Assignment —
Please transcribe exactly the lines from the first line of the records below through the line containing "right shoulder: (115, 65)", including both, and omit all pictures.

Input —
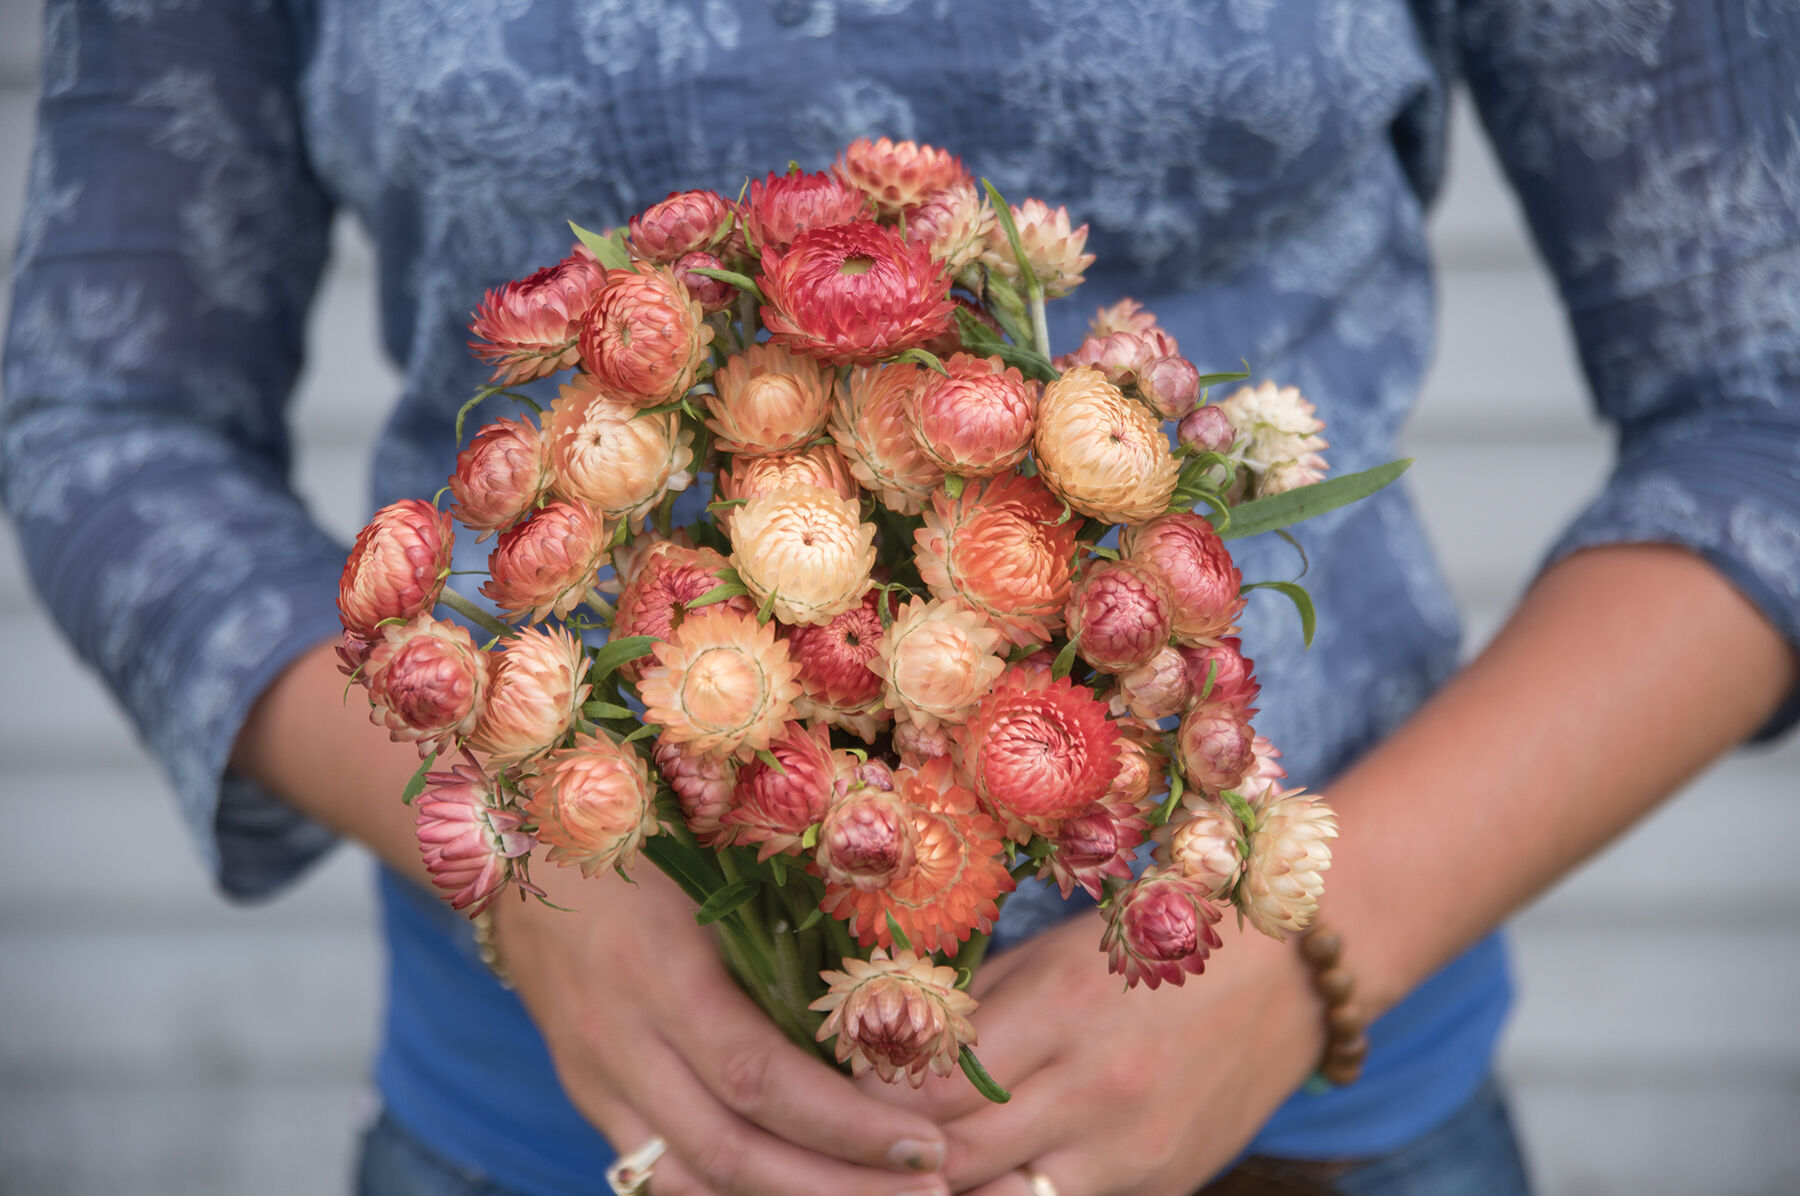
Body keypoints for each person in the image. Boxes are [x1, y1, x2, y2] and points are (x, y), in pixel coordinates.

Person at [4, 3, 1796, 1194]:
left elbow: (1762, 413)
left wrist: (1311, 941)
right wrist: (537, 860)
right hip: (566, 1130)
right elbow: (110, 414)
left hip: (1305, 1128)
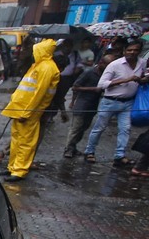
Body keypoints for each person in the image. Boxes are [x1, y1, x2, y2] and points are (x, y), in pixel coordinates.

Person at [0, 38, 60, 182]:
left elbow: (39, 94)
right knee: (17, 140)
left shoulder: (47, 68)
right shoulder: (38, 65)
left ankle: (19, 170)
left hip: (28, 112)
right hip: (20, 110)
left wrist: (27, 112)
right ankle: (12, 167)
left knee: (26, 142)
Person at [82, 39, 148, 167]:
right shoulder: (115, 65)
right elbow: (102, 84)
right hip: (110, 101)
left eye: (135, 50)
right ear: (124, 51)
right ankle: (89, 151)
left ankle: (119, 156)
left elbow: (143, 77)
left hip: (128, 102)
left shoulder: (142, 63)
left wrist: (142, 79)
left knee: (125, 129)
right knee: (99, 128)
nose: (132, 53)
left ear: (139, 51)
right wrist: (125, 80)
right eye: (129, 50)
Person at [62, 53, 115, 158]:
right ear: (101, 63)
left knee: (84, 128)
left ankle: (73, 147)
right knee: (75, 128)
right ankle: (68, 149)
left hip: (93, 105)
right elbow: (75, 87)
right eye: (108, 65)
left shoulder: (106, 75)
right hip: (82, 104)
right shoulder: (89, 73)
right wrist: (92, 89)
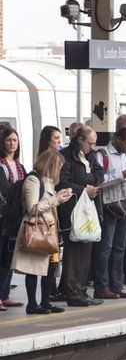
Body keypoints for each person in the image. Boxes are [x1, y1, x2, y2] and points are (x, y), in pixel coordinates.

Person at [11, 150, 74, 314]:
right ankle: (32, 303)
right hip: (36, 229)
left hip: (49, 230)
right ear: (51, 165)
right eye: (58, 167)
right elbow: (33, 208)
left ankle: (45, 301)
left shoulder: (48, 182)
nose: (59, 171)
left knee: (51, 267)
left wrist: (58, 198)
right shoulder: (33, 180)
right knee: (32, 268)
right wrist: (56, 200)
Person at [57, 125, 105, 306]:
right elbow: (63, 181)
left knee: (86, 250)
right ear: (79, 140)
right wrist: (84, 188)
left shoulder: (91, 156)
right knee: (73, 252)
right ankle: (71, 291)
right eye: (89, 143)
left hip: (89, 208)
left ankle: (82, 290)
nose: (91, 147)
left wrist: (90, 185)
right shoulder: (65, 156)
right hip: (71, 208)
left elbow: (99, 173)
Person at [93, 128, 126, 300]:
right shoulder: (102, 155)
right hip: (109, 204)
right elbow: (98, 179)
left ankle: (116, 285)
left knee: (120, 247)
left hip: (124, 201)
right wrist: (120, 175)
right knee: (106, 246)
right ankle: (102, 286)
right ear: (117, 139)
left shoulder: (123, 155)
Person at [0, 127, 27, 310]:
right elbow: (6, 189)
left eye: (15, 140)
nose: (12, 143)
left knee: (9, 255)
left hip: (15, 217)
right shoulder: (1, 165)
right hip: (3, 215)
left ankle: (4, 294)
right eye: (8, 140)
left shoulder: (20, 165)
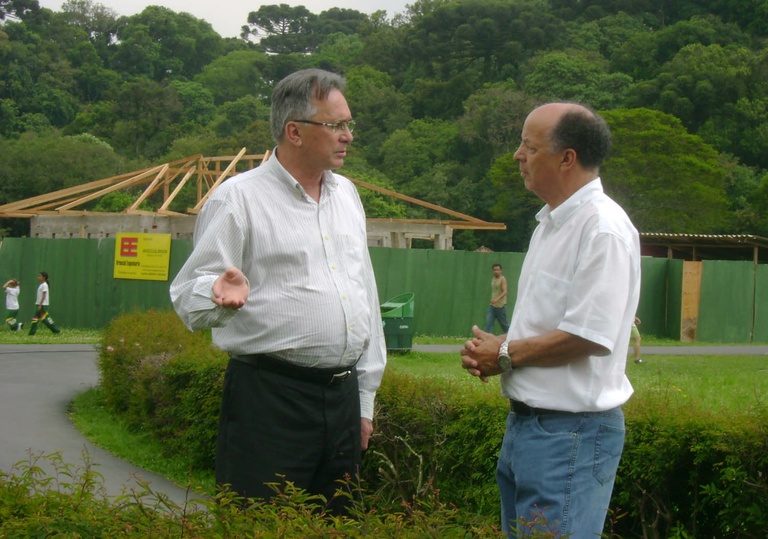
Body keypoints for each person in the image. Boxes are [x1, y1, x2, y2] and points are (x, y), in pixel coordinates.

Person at [170, 69, 386, 514]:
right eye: (336, 125)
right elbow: (186, 296)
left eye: (349, 124)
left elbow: (364, 296)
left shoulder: (347, 195)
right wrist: (215, 293)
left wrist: (363, 402)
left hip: (342, 400)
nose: (348, 136)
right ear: (295, 131)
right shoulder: (237, 199)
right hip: (269, 400)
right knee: (262, 521)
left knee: (337, 523)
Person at [461, 102, 641, 538]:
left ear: (567, 158)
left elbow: (588, 336)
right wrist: (498, 347)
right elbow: (555, 324)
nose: (518, 155)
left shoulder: (602, 229)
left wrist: (503, 353)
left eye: (528, 146)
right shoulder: (551, 224)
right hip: (531, 427)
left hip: (570, 435)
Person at [484, 263, 509, 333]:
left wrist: (496, 299)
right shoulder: (493, 279)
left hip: (501, 306)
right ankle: (486, 340)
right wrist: (493, 300)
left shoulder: (503, 279)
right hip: (492, 306)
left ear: (501, 270)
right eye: (494, 270)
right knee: (488, 324)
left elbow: (505, 291)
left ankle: (513, 338)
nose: (496, 271)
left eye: (498, 270)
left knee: (505, 325)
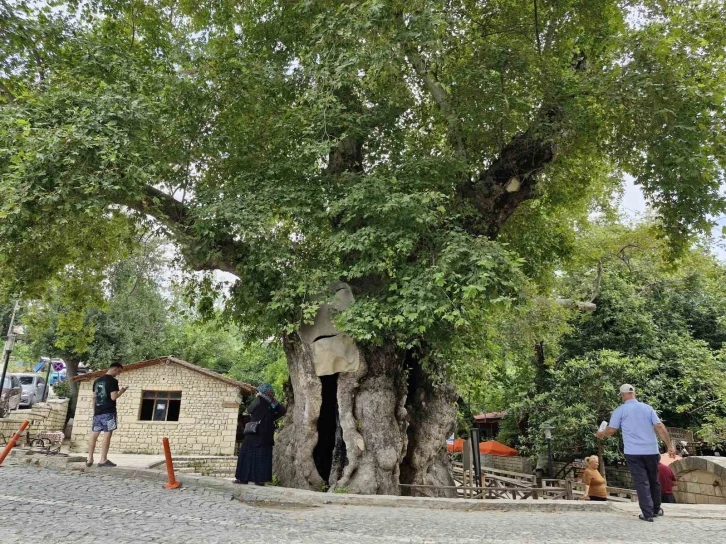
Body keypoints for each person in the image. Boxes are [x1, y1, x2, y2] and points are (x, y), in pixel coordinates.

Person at [596, 384, 676, 522]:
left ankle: (647, 513)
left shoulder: (620, 410)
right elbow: (660, 427)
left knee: (641, 482)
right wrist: (669, 445)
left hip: (633, 452)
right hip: (651, 450)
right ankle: (656, 509)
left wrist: (601, 434)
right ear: (635, 393)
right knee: (654, 480)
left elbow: (611, 430)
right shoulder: (647, 408)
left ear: (622, 395)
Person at [234, 383, 286, 486]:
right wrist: (271, 418)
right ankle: (260, 480)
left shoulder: (258, 400)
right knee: (263, 456)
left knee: (247, 453)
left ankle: (243, 479)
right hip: (266, 435)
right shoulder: (272, 402)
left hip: (254, 432)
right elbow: (283, 411)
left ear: (262, 391)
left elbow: (248, 411)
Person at [86, 362, 128, 467]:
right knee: (107, 434)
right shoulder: (113, 381)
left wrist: (95, 411)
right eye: (118, 371)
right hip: (109, 411)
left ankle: (89, 459)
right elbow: (113, 397)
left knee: (94, 434)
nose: (118, 374)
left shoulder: (97, 381)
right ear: (115, 368)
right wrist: (121, 391)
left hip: (98, 412)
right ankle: (103, 459)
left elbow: (94, 397)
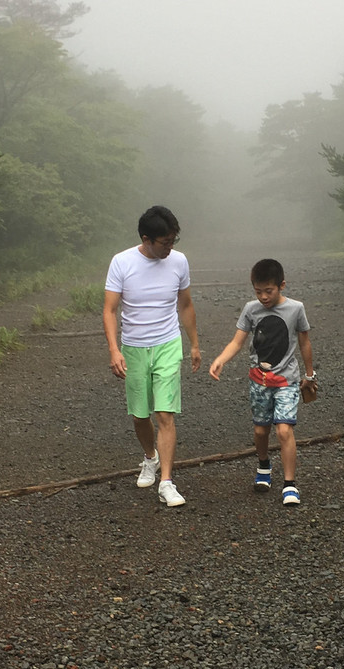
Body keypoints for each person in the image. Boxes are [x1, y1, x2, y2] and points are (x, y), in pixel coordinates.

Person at [103, 206, 201, 507]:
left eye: (174, 241)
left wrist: (194, 344)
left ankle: (167, 482)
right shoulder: (122, 262)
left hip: (168, 344)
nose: (170, 248)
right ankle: (150, 457)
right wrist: (114, 349)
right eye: (165, 242)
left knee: (165, 413)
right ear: (147, 239)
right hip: (134, 347)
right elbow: (109, 310)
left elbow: (185, 305)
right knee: (140, 415)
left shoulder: (179, 262)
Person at [208, 258, 316, 506]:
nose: (264, 297)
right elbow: (238, 341)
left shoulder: (296, 309)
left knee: (284, 429)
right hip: (259, 381)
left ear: (282, 286)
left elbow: (304, 342)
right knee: (260, 430)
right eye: (258, 292)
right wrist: (221, 359)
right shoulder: (251, 309)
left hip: (287, 380)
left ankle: (290, 485)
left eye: (269, 291)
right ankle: (264, 466)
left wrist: (310, 375)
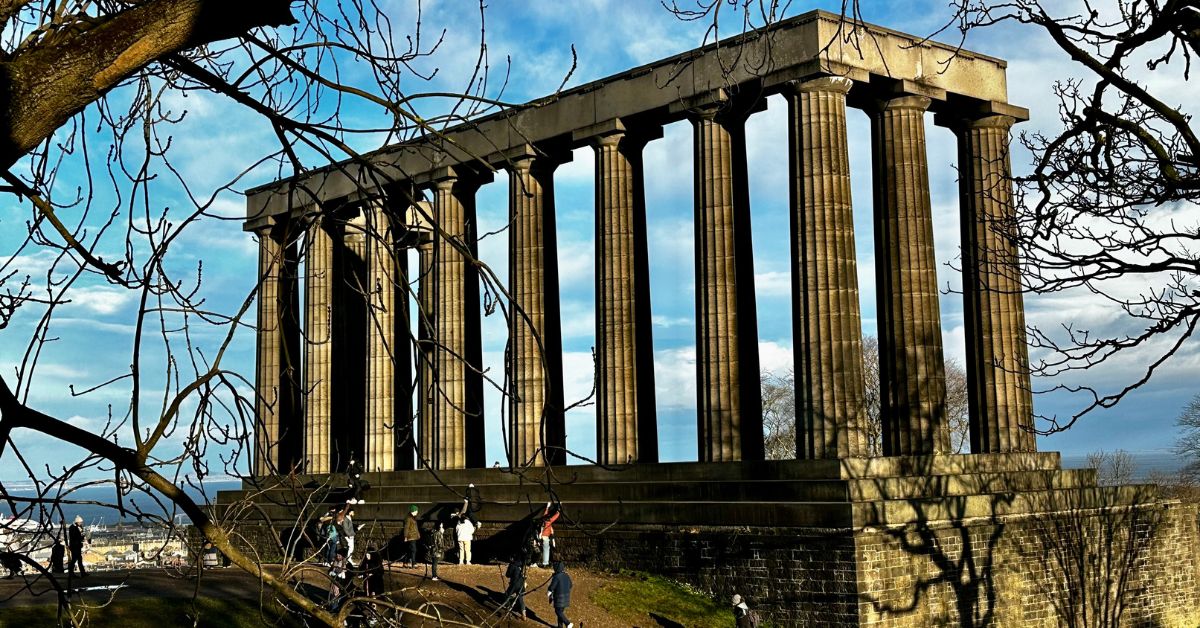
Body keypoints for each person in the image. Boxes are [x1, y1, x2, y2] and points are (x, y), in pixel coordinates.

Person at [548, 561, 574, 628]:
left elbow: (552, 587)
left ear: (556, 568)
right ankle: (560, 626)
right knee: (560, 612)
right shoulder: (566, 575)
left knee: (558, 612)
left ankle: (568, 623)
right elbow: (570, 585)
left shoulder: (556, 577)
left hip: (559, 597)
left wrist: (549, 592)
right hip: (567, 597)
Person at [538, 501, 560, 567]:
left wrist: (547, 507)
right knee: (546, 549)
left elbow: (545, 514)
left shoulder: (544, 521)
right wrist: (558, 509)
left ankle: (544, 562)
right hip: (546, 537)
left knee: (545, 549)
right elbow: (556, 515)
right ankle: (545, 562)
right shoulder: (549, 521)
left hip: (542, 536)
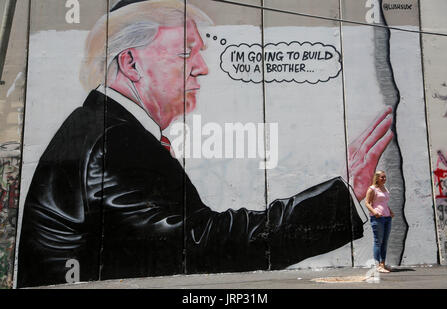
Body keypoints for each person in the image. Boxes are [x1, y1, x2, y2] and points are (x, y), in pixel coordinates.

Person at [16, 0, 393, 288]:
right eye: (185, 52)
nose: (203, 67)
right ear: (131, 64)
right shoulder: (115, 142)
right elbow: (201, 246)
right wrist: (344, 197)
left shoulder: (101, 127)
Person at [365, 171, 395, 273]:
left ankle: (383, 264)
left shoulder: (384, 188)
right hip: (377, 218)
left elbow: (384, 203)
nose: (384, 179)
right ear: (377, 178)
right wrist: (374, 212)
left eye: (385, 177)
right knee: (378, 241)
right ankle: (377, 265)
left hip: (387, 217)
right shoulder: (372, 189)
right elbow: (367, 203)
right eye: (382, 177)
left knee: (385, 242)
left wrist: (390, 211)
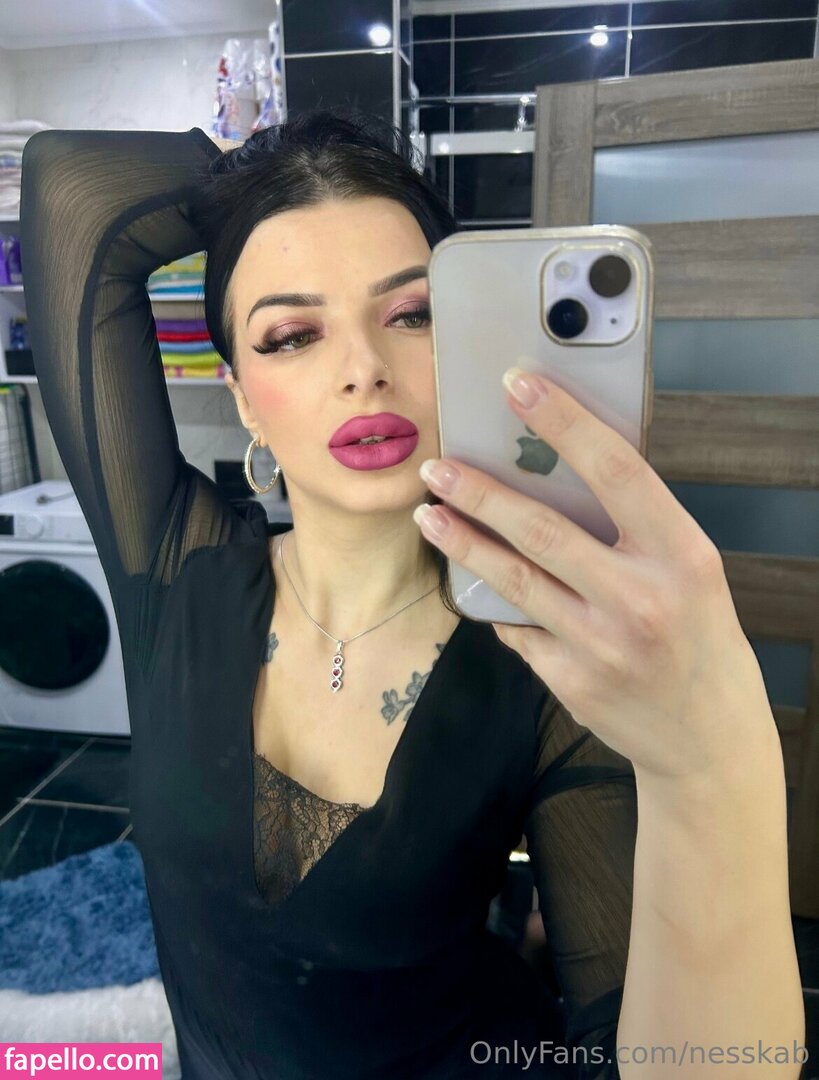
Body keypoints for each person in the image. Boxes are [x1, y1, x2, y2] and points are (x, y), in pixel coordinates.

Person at [19, 107, 650, 1078]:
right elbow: (70, 184)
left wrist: (716, 764)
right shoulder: (179, 572)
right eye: (290, 335)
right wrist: (277, 174)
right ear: (241, 396)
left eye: (412, 315)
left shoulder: (543, 657)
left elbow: (639, 1045)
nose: (363, 370)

Result —
Body keypoints for each person in the image. Boxes are [x1, y1, x2, y2] and points are (x, y), in pixel coordinates.

Person at [4, 3, 1796, 1194]:
left elbow: (1762, 413)
left wrist: (1311, 941)
right wrist: (537, 860)
right hip: (566, 1130)
right elbow: (110, 414)
left hip: (1305, 1128)
Body keypoints for each person in the image. Boxes are [x1, y1, x2, y2] and points are (x, y), in pixel coordinates.

Person at [0, 38, 60, 182]:
left elbow: (39, 94)
right knee: (17, 140)
left shoulder: (47, 68)
right shoulder: (38, 65)
left ankle: (19, 170)
left hip: (28, 112)
right hip: (20, 110)
left wrist: (27, 112)
right ankle: (12, 167)
left knee: (26, 142)
Person at [82, 39, 148, 167]:
right shoulder: (115, 65)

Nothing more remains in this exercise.